I looked at Joseph, my youngest boy, and shook my head. This wasn’t James, surely? Not my boy, no sir! James was God–fearing, wouldn’t hurt a fly. This boy breathed violence and hate from every pore of his skin.
A year ago, just twelve months, they took him. He had been running down the road towards the village, home from school. The local militia, a recruiting mission, slammed car brakes on and slid to a halt, churning up a cloud of dry dust. They dragged him into a car at knife point and I didn’t expect to see him again.
I’d heard the tales. They were teaching them to fight. Not in a proper army. Not in a proper war. They butchered mothers and babies in other villages.
“Not my James,” I crooned to myself, “He’s a God-fearing boy. He’s got goodness in his soul.” But I couldn’t pretend that I didn’t know what they could do to a child in a year.
The boy crouched beside the tree plucking at the tail of a bloodied, outsized T-shirt. A scar ran down the front of his leg, from knee to ankle, an untidy line, puckered and stretched.
“He’s come home, momma!” Joseph moved towards the boy.
I grabbed him, fingers digging into the soft flesh of his upper arm. He squealed and raised terrified eyes. I pushed him behind me and picked up a spade, grasping it firmly between my hands and raising it above my head.
Shouldn’t a mother know her son? Shouldn’t she know somewhere deep inside if this were her boy? Shouldn’t her skin know his? Not just after a year, but even if he turns up a grown man? This boy was a stranger.
I’d heard other stories too, stories of boys running away from the army, jumping out of moving trucks, scuttling into the forest and hiding. There were always more boys to snatch, so they never bothered looking for them. The deserters went home only to become outcasts. I said to myself, when I heard those stories, it’ll never be me. I won’t throw stones to scare my boy away.
“Father,” I whispered, “Help me! What do I do?”
And even if it wasn’t James? What if my boy turned up at some other village, looking like dirt and disease, dragging a gun? Wouldn’t I want some other mother to drop the spade she’s holding and take him in her arms?
The spade clattered to the ground.
The boy lifted the rifle.
The air was heavy with the scent of mango blossom and jasmine. I could hear the flutter of birds’ wings, and the drone of a cricket in the grass beside my feet.

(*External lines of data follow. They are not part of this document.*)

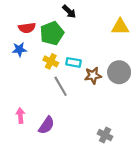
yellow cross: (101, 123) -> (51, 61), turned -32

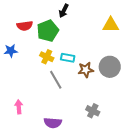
black arrow: (69, 12) -> (64, 11), turned 72
blue star: (19, 49) -> (11, 51), moved
purple semicircle: (46, 125) -> (53, 123), moved, turned 60
gray cross: (105, 135) -> (93, 111), moved

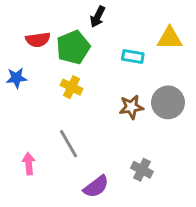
cyan rectangle: (68, 58) -> (133, 56), moved
gray line: (56, 80) -> (69, 144), moved
purple semicircle: (53, 123) -> (96, 187), moved, turned -42

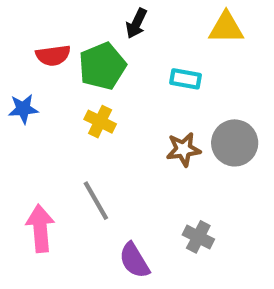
yellow triangle: (170, 38) -> (226, 28), moved
pink arrow: (29, 164) -> (40, 228), size x1.5
purple semicircle: (96, 187) -> (134, 260), turned 96

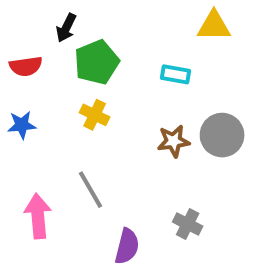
black arrow: (136, 23) -> (66, 28), moved
red semicircle: (53, 55) -> (26, 66), moved
blue star: (23, 109) -> (22, 125), moved
purple semicircle: (134, 260) -> (127, 246), turned -135

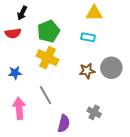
yellow triangle: (214, 26) -> (94, 13), moved
black arrow: (66, 28) -> (22, 13), moved
yellow cross: (95, 115) -> (47, 58), size x1.5
blue star: (22, 125) -> (15, 73), moved

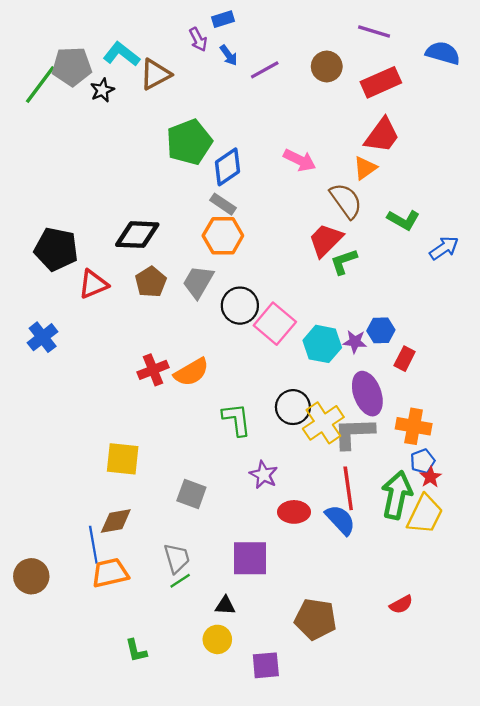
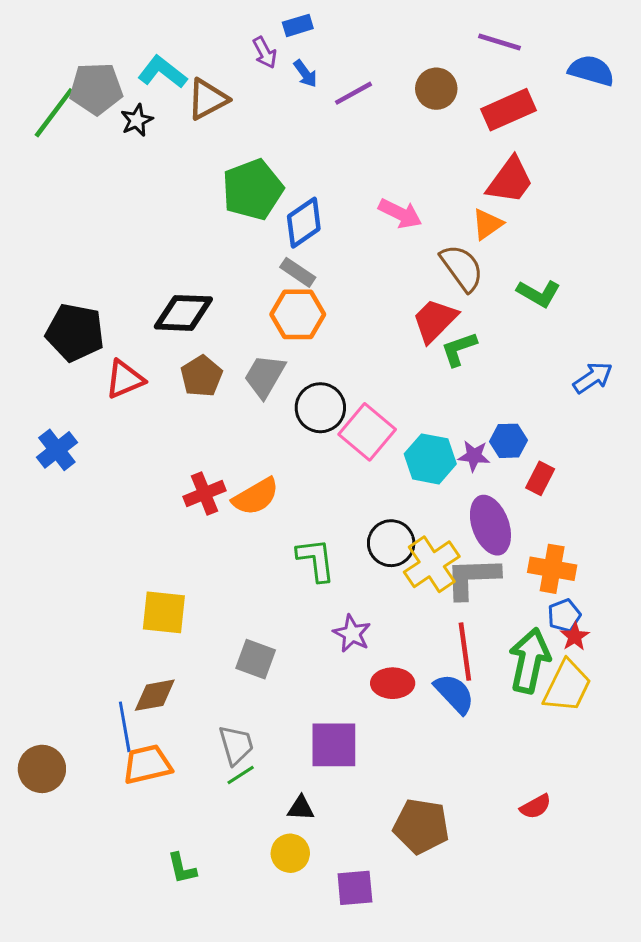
blue arrow: (444, 248) -> (593, 378), moved

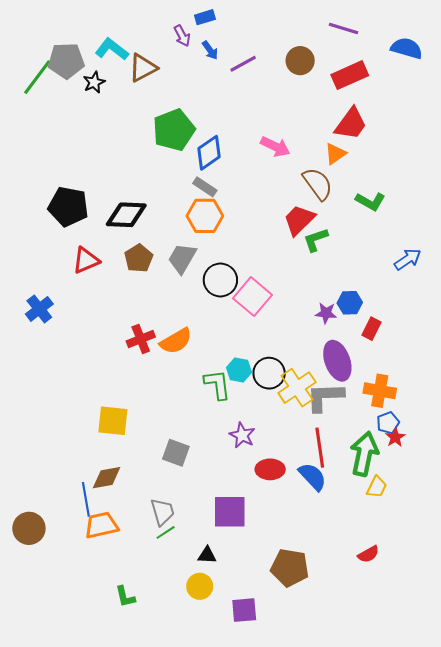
black pentagon: (75, 332) -> (68, 207), moved
cyan hexagon: (430, 459) -> (239, 370), moved, size x0.7
yellow trapezoid: (567, 686) -> (377, 487), moved, size x0.6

Suddenly the harsh staccato hiccoughs of rifle fire split the air, and dust jumped up from a hundred tiny eruptions in the soil all around me.
Silence.
Screams exploded, high pitched and frantic. The sound of bare feet on hard baked clay thudded as people ran away from the boy and the rifle.
More silence.
The boy slammed the rifle against the tree. Once. Twice. A third time and the metal and plastic buckled. A fourth time and it shattered completely.
“I don’t want to be a soldier any more. I want to come home.” His words ended with a piteous wail.
It took them a year to destroy my boy. I had to believe there was still goodness in his soul and I prayed to God that I would find it.